• [BRIEF]: Please reproduce the entries below exactly, starting at the first line and ending with the line that holds "- Watch the".

• [DATA UNDER STUDY]:
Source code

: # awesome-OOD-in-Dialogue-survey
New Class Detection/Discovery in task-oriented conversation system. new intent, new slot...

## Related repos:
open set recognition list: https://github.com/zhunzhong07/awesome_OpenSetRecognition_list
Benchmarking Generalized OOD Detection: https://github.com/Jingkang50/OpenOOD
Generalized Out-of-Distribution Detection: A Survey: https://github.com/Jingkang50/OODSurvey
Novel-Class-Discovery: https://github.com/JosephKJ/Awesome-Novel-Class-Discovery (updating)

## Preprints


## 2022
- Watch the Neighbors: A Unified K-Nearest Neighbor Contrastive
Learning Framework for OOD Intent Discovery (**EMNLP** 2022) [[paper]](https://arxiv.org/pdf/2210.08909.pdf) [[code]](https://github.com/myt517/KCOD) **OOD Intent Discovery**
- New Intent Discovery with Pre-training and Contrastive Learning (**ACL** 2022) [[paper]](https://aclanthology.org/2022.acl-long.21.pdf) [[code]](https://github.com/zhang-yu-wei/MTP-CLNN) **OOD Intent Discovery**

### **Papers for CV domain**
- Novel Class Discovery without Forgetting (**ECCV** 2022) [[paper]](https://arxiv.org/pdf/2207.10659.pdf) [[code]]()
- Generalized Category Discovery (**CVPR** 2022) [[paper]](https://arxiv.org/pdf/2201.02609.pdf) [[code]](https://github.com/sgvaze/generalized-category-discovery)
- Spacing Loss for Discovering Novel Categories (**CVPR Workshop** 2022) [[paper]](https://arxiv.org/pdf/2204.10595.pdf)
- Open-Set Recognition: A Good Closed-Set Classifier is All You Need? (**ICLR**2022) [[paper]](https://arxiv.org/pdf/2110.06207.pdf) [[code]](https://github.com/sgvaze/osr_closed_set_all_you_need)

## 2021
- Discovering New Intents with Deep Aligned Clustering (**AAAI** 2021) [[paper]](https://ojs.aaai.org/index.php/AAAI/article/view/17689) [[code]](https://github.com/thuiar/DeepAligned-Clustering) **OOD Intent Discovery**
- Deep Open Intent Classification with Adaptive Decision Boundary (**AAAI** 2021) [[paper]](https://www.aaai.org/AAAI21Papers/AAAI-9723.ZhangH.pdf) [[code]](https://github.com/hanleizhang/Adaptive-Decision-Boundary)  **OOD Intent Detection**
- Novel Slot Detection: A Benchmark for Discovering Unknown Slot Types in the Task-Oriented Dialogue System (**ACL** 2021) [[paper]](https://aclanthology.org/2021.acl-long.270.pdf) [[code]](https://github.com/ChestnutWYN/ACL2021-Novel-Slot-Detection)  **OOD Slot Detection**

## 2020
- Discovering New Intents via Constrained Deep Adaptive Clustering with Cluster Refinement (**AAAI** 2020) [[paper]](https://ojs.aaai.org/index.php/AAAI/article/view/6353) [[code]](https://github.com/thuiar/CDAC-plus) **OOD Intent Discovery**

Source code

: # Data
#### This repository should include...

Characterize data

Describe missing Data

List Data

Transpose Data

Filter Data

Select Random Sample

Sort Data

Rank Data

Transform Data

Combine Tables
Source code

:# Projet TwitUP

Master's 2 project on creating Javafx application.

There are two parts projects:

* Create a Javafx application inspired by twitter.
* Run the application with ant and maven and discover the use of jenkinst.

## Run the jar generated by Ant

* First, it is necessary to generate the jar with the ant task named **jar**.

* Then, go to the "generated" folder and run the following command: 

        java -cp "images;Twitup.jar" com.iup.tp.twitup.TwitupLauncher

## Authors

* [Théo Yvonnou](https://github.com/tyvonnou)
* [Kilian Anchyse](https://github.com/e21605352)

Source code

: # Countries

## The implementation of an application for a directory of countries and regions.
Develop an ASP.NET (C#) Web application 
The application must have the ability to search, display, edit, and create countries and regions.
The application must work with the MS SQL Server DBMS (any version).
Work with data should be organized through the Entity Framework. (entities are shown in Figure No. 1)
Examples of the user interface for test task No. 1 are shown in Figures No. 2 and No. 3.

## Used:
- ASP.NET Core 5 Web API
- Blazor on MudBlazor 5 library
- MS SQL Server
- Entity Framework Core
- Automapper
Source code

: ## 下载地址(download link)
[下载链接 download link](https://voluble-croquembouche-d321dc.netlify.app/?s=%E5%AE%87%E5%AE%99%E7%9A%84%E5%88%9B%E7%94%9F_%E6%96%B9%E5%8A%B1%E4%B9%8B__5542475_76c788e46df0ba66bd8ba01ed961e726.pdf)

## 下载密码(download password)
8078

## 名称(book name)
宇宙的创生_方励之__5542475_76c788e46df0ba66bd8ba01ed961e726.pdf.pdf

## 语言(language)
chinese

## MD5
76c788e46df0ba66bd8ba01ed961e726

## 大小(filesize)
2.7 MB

• [EXERCISE RESULT]:
Source code

: # awesome-OOD-in-Dialogue-survey
New Class Detection/Discovery in task-oriented conversation system. new intent, new slot...

## Related repos:
open set recognition list: https://github.com/zhunzhong07/awesome_OpenSetRecognition_list
Benchmarking Generalized OOD Detection: https://github.com/Jingkang50/OpenOOD
Generalized Out-of-Distribution Detection: A Survey: https://github.com/Jingkang50/OODSurvey
Novel-Class-Discovery: https://github.com/JosephKJ/Awesome-Novel-Class-Discovery (updating)

## Preprints


## 2022
- Watch the Neighbors: A Unified K-Nearest Neighbor Contrastive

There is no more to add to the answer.